Looking beyond the protests, a united government has significant ramifications for U.S. policy and the economy. Instead of obstruction, we’ll see policy progression. Biden will be able to push through more aggressive stimulus packages and fund spending with higher taxes. According to Senator Chuck Schumer, passing $2,000 stimulus checks will be one of their first orders of business. The fear of higher taxes hasn’t manifested, as investors look to the immediate future of more stimulus, which will, hopefully, revive growth.
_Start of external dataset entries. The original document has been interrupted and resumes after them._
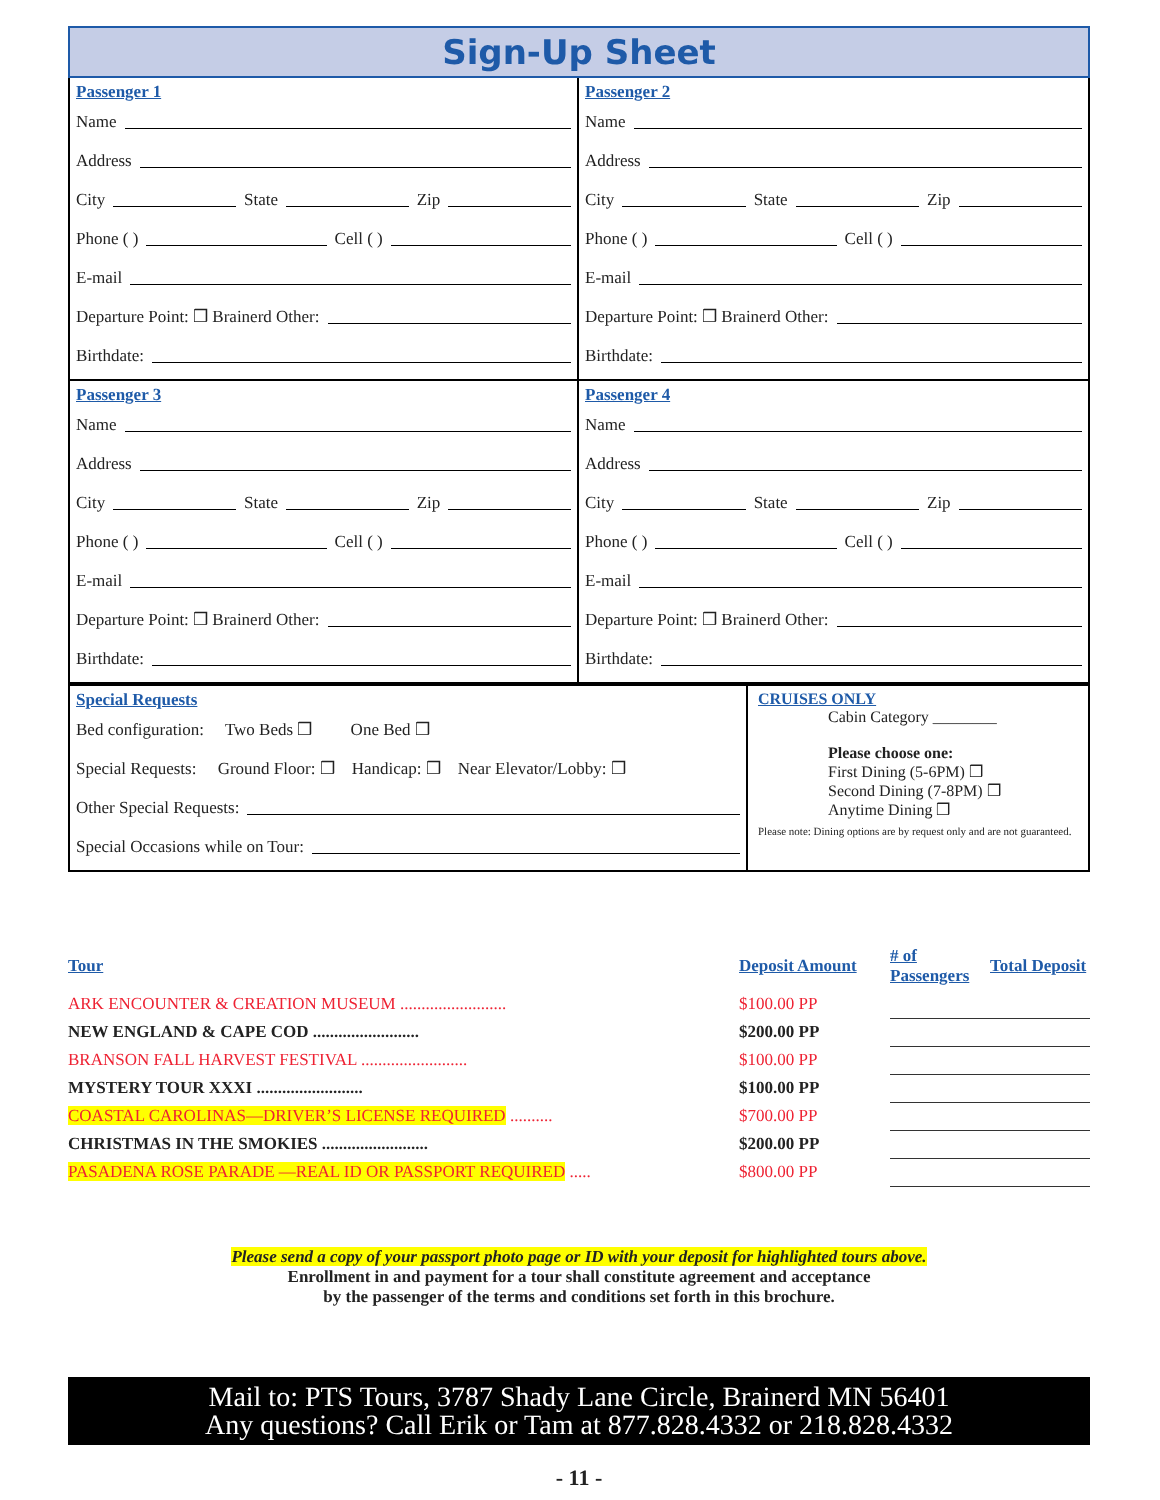Sign-Up Sheet
Passenger 1
Name
Address
City State Zip
Phone ( ) Cell ( )
E-mail
Departure Point: ❒ Brainerd Other:
Birthdate:
Passenger 2
Name
Address
City State Zip
Phone ( ) Cell ( )
E-mail
Departure Point: ❒ Brainerd Other:
Birthdate:
Passenger 3
Name
Address
City State Zip
Phone ( ) Cell ( )
E-mail
Departure Point: ❒ Brainerd Other:
Birthdate:
Passenger 4
Name
Address
City State Zip
Phone ( ) Cell ( )
E-mail
Departure Point: ❒ Brainerd Other:
Birthdate:
Special Requests
Bed configuration: Two Beds ❒ One Bed ❒
Special Requests: Ground Floor: ❒ Handicap: ❒ Near Elevator/Lobby: ❒
Other Special Requests:
Special Occasions while on Tour:
CRUISES ONLY
Cabin Category ________
Please choose one:
First Dining (5-6PM) ❒
Second Dining (7-8PM) ❒
Anytime Dining ❒
Please note: Dining options are by request only and are not guaranteed.
| Tour | Deposit Amount | # of Passengers | Total Deposit |
| --- | --- | --- | --- |
| ARK ENCOUNTER & CREATION MUSEUM ......................... | $100.00 PP | | |
| NEW ENGLAND & CAPE COD ......................... | $200.00 PP | | |
| BRANSON FALL HARVEST FESTIVAL ......................... | $100.00 PP | | |
| MYSTERY TOUR XXXI ......................... | $100.00 PP | | |
| COASTAL CAROLINAS—DRIVER’S LICENSE REQUIRED .......... | $700.00 PP | | |
| CHRISTMAS IN THE SMOKIES ......................... | $200.00 PP | | |
| PASADENA ROSE PARADE —REAL ID OR PASSPORT REQUIRED ..... | $800.00 PP | | |
Please send a copy of your passport photo page or ID with your deposit for highlighted tours above.
Enrollment in and payment for a tour shall constitute agreement and acceptance
by the passenger of the terms and conditions set forth in this brochure.
Mail to: PTS Tours, 3787 Shady Lane Circle, Brainerd MN 56401
Any questions? Call Erik or Tam at 877.828.4332 or 218.828.4332
- 11 -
Not only are risk trades from currencies to equities performing very well, but Treasury yields also rose above 1% for the first time in nine months as inflation expectations soared. 
 
Although Japanese Yen and Swiss crosses performed very well today, the U.S. dollar was mixed. USD/JPY and USD/CHF broke to the upside, but the greenback ended the day lower against the Australian and New Zealand dollars, flat against the euro and the Canadian dollar and marginally higher versus sterling. U.S. data had very little impact on the greenback – ADP reported job losses, Markit PMIs were revised lower, but factory orders rose more than expected. According to the FOMC minutes, some members saw the potential need for future adjustments to asset purchases. This assessment reinforces the central bank’s dovish outlook and its plans to keep interest rates unchanged for the foreseeable future.  
 
The burning question everyone wants to ask is whether the risk rally in currencies and equities can continue. Depending on how long this political theater drags out, we could see some profit-taking. However, historically, stocks rise regardless of a unified or divided government, though it tends to perform best when there’s a Democratic President and split Congress. 2021 is shaping up to be a very different year. Disruption to a peaceful transfer of power has never happened. Governments around the world, the U.S. included, are pumping significant monetary and fiscal stimulus into their economies. Due to the pandemic, countries around the world were plunged into recession (albeit briefly) in 2020. In 2021, with the vaccine rollout, it will be a year of recovery. Pent up demand could lead to very strong growth, and that’s where the optimism comes from and that’s not going to change with the mix of Congress.
 
The Australian and New Zealand dollars continue to be the best performers. The euro and sterling lagged behind following downward revisions to December PMIs. The Canadian dollar shrugged off higher oil prices and an output cut ahead of Thursday’s IVEY PMI and trade balance reports. November and December were tough months in Canada and there’s a good chance the data will be softer. Given the continued increase in virus cases and the strict lockdown across the UK, sterling should be trading much lower.